In May, South Koreans were more than enthusiastic about the news that a famous American coffee brand, Blue Bottle Coffee, will officially begin its operations in the country. On opening day, social media outlets in South Korea were flooded with photos of coffee cups printed with the brand’s logo, proving its popularity.
Blue Bottle Coffee is not alone in making a foray into South Korea. As the number of coffee lovers in the country has significantly increased in recent years, more foreign players are looking to take advantage of that trend.
Sales at coffee shops in the county jumped more than TEN-fold from $300 million in 2007 to $4.3 billion last year. In terms of sales volume alone, the country ranked third in the world after the United States with $26.1 billion and China with $5.1 billion. Japan, whose population is more than twice that of South Korea, was fourth with $4 billion. This is according to a recent report released by KB Financial Group’s Institute for Management Studies.
The same report estimated that 14,000 new coffee shops opened last year alone in South Korea – compared to under 3,000 opened in 2008. As of the end of July, about 71,000 coffee shops were up and running across the country.
Accordingly, coffee imports have also been on the rise every year. Imports of stir-fried coffee, including beans, increased from 5,400 tons in 2012 to 13,300 tons last year. It has been growing more than 13 percent year-on-year every year since 2012.
The increase in the number of coffee shops is mainly due to the high demand for coffee, the report noted.
The Institute estimated that each adult in South Korea consumes 353 cups of coffee a year. In other words, most adults in the country drink one cup of coffee roughly every day. That rate is 2.7 times bigger than the global average of 132 cups a year.
Consumer spending on coffee is also increasing every year. The average monthly expenditure for coffee was 15,815 South Korean won ($13.80) last year, up 108.2 percent from 7,597 South Korean won five years ago.

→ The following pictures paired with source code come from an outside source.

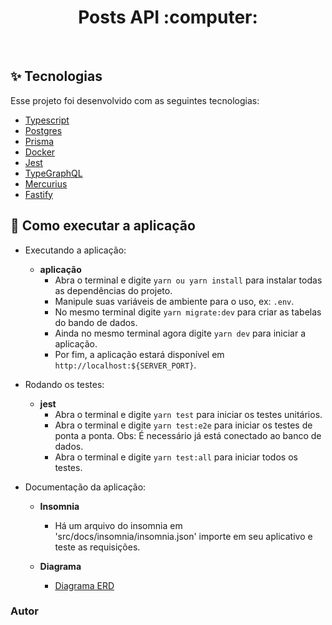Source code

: <h1 align="center">Posts API :computer:</h1>

<br>

## ✨ Tecnologias

Esse projeto foi desenvolvido com as seguintes tecnologias:

- [Typescript](https://www.typescriptlang.org)
- [Postgres](https://www.postgresql.org)
- [Prisma](https://www.prisma.io)
- [Docker](https://www.docker.com)
- [Jest](https://jestjs.io/pt-BR/)
- [TypeGraphQL](https://typegraphql.com)
- [Mercurius](https://mercurius.dev/#/)
- [Fastify](https://www.fastify.io)

## 🚀 Como executar a aplicação

- Executando a aplicação:

  - **aplicação**
    - Abra o terminal e digite `yarn ou yarn install` para instalar todas as dependências do projeto.
    - Manipule suas variáveis de ambiente para o uso, ex: `.env`.
    - No mesmo terminal digite `yarn migrate:dev` para criar as tabelas do bando de dados.
    - Ainda no mesmo terminal agora digite `yarn dev` para iniciar a aplicação.
    - Por fim, a aplicação estará disponível em `http://localhost:${SERVER_PORT}`.

- Rodando os testes:

  - **jest**
    - Abra o terminal e digite `yarn test` para iniciar os testes unitários.
    - Abra o terminal e digite `yarn test:e2e` para iniciar os testes de ponta a ponta. Obs: É necessário já está conectado ao banco de dados.
    - Abra o terminal e digite `yarn test:all` para iniciar todos os testes.

- Documentação da aplicação:

  - **Insomnia**

    - Há um arquivo do insomnia em 'src/docs/insomnia/insomnia.json' importe em seu aplicativo e teste as requisições.

  - **Diagrama**
    - [Diagrama ERD](./src/docs/diagrams/diagram_erd.md)

### Autor
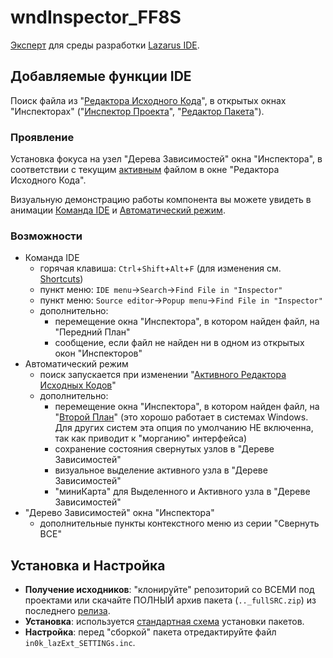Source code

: # wndInspector_FF8S

[Эксперт](D1) для среды разработки [Lazarus IDE](D2).

## Добавляемые функции IDE
  Поиск файла из "[Редактора Исходного Кода](0)", в открытых окнах "Инспекторах"
  ("[Инспектор Проекта](1)", "[Редактор Пакета](2)").

### Проявление
  Установка фокуса на узел "Дерева Зависимостей" окна "Инспектора", в 
  соответствии с текущим [активным](3) файлом в окне "Редактора Исходного Кода".
  
  Визуальную демонстрацию работы компонента вы можете увидеть в анимации
  [Команда IDE](https://github.com/in0k-LazarusIDE-plugins/in0k_LazIdeEXT_wndInspector_FF8S/wiki/Animation-'IDE-command')
  и
  [Автоматический режим](https://github.com/in0k-LazarusIDE-plugins/in0k_LazIdeEXT_wndInspector_FF8S/wiki/Animation-'Auto-MODE').



### Возможности

* Команда IDE
  - горячая клавиша: `Ctrl`+`Shift`+`Alt`+`F` (для изменения см. [Shortcuts](4))
  - пункт меню: `IDE menu`->`Search`->`Find File in "Inspector"`
  - пункт меню: `Source editor`->`Рopup menu`->`Find File in "Inspector"`
  - дополнительно:
    + перемещение окна "Инспектора", в котором найден файл, на "Передний План"
    + сообщение, если файл не найден ни в одном из открытых окон "Инспекторов"
* Автоматический режим
   - поиск запускается при изменении "[Активного Редактора Исходных Кодов](3)"
   - дополнительно:
     + перемещение окна "Инспектора", в котором найден файл, на 
       "[Второй План](https://github.com/in0k-src/in0k-bringToSecondPlane)"
       (это хорошо работает в системах Windows. Для других систем эта опция по умолчанию НЕ включенна, так как приводит к "морганию" интерфейса)
     + сохранение состояния свернутых узлов в "Дереве Зависимостей"
     + визуальное выделение активного узла в "Дереве Зависимостей"
     + "миниКарта" для Выделенного и Активного узла в "Дереве Зависимостей"
* "Дерево Зависимостей" окна "Инспектора"
  + дополнительные пункты контекстного меню из серии "Свернуть ВСЕ"


## Установка и Настройка
* **Получение исходников**: "клонируйте" репозиторий со ВСЕМИ под проектами или
  скачайте ПОЛНЫЙ архив пакета (`.._fullSRC.zip`) из последнего 
  [релиза](https://github.com/in0k-LazarusIDE-plugins/in0k_LazIdeEXT_wndInspector_FF8S/releases). 
* **Установка**: используется [стандартная схема](I0) установки пакетов.
* **Настройка**: перед "сборкой" пакета отредактируйте файл `in0k_lazExt_SETTINGs.inc`.

[D1]: http://wiki.lazarus.freepascal.org/Extending_the_IDE#Overview
[D2]: http://www.lazarus-ide.org/ 
[I0]: http://wiki.freepascal.org/Install_Packages#Adding_known_packages
[ 0]: http://wiki.freepascal.org/IDE_Window:_Source_Editor
[ 1]: http://wiki.freepascal.org/IDE_Window:_Project_Inspector
[ 2]: http://wiki.freepascal.org/IDE_Window:_Package_Editor
[ 3]: http://wiki.freepascal.org/Extending_the_IDE#Active_source_editor
[ 4]: http://wiki.freepascal.org/Lazarus_IDE_Shortcuts

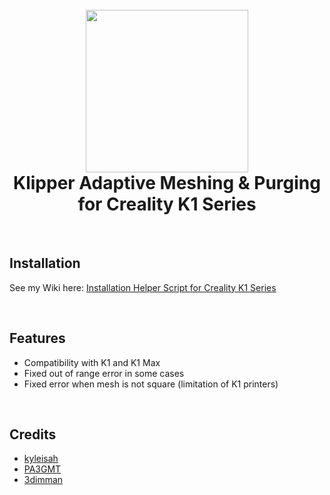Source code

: <h1 align="center">
  <br>
  <img src="https://github.com/kyleisah/Klipper-Adaptive-Meshing-Purging/blob/main/Photos/Logo/KAMP-Logo.png?raw=true" width="260"></a>
  <br>
    Klipper Adaptive Meshing & Purging for Creality K1 Series
  <br>
</h1>

<br />

## Installation

See my Wiki here: [Installation Helper Script for Creality K1 Series](https://github.com/Guilouz/Creality-K1-and-K1-Max/wiki/Use-KAMP)

<br />

## Features

- Compatibility with K1 and K1 Max
- Fixed out of range error in some cases
- Fixed error when mesh is not square (limitation of K1 printers)

<br />

## Credits

- [kyleisah](https://github.com/kyleisah/Klipper-Adaptive-Meshing-Purging)
- [PA3GMT](https://github.com/PA3GMT)
- [3dimman](https://github.com/3dimman)
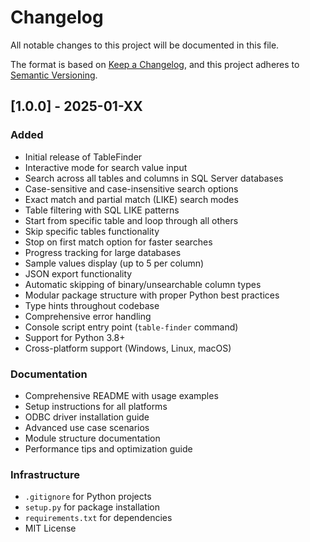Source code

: # Changelog

All notable changes to this project will be documented in this file.

The format is based on [Keep a Changelog](https://keepachangelog.com/en/1.0.0/),
and this project adheres to [Semantic Versioning](https://semver.org/spec/v2.0.0.html).

## [1.0.0] - 2025-01-XX

### Added
- Initial release of TableFinder
- Interactive mode for search value input
- Search across all tables and columns in SQL Server databases
- Case-sensitive and case-insensitive search options
- Exact match and partial match (LIKE) search modes
- Table filtering with SQL LIKE patterns
- Start from specific table and loop through all others
- Skip specific tables functionality
- Stop on first match option for faster searches
- Progress tracking for large databases
- Sample values display (up to 5 per column)
- JSON export functionality
- Automatic skipping of binary/unsearchable column types
- Modular package structure with proper Python best practices
- Type hints throughout codebase
- Comprehensive error handling
- Console script entry point (`table-finder` command)
- Support for Python 3.8+
- Cross-platform support (Windows, Linux, macOS)

### Documentation
- Comprehensive README with usage examples
- Setup instructions for all platforms
- ODBC driver installation guide
- Advanced use case scenarios
- Module structure documentation
- Performance tips and optimization guide

### Infrastructure
- `.gitignore` for Python projects
- `setup.py` for package installation
- `requirements.txt` for dependencies
- MIT License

Not all coffee shops are doing well, however. Operating costs are increasing due to overheated competition stemming from a surge in the number of stores. Operating profit per company was 11.8 million South Korean won, down 1.9 percent over the same period. About 7,800 stores, or 11 percent of the total, suffered losses. The number of shops that had to close each year doubled between 2008 and 2018, reaching 9,000 last year.
Such competition has forced many players to come up with new business strategies. The increasing number of themed cafes is one example. In particular, many coffee shops in local cities redecorate their stores based on famous tourist attractions nearby. Some shops launch new menus based on local specialties to stand out.
Some companies have launched completely automated coffee shops to serve those who want to save time while others launched a door-to-door delivery service.
In general, the outlook for South Korea’s coffee market is promising.
The size of the domestic coffee market, which stood at 5.9 trillion South Korean won in 2016, is estimated to have increased to 6.8 trillion last year. It is expected to further grow to 8.6 trillion in 2023, according to the report.
Currently, Starbucks is leading the market. Last year alone, the sales of the foreign brand stood at 1.52 trillion South Korean won, accounting for more than 10 percent of the market share.
Starbucks is followed by domestic brands such as CJ Group’s Twosome Place with 274.25 billion South Korean won in sales. Next were Ediya Coffee and Coffee Bean Korea, which posted sales of 204 billion and 166.6 billion, respectively.
Local media reports suggest that two or three more Western coffee chain brands are gearing up to enter the market, hinting that South Korea would continue to be an arena for global coffee chains.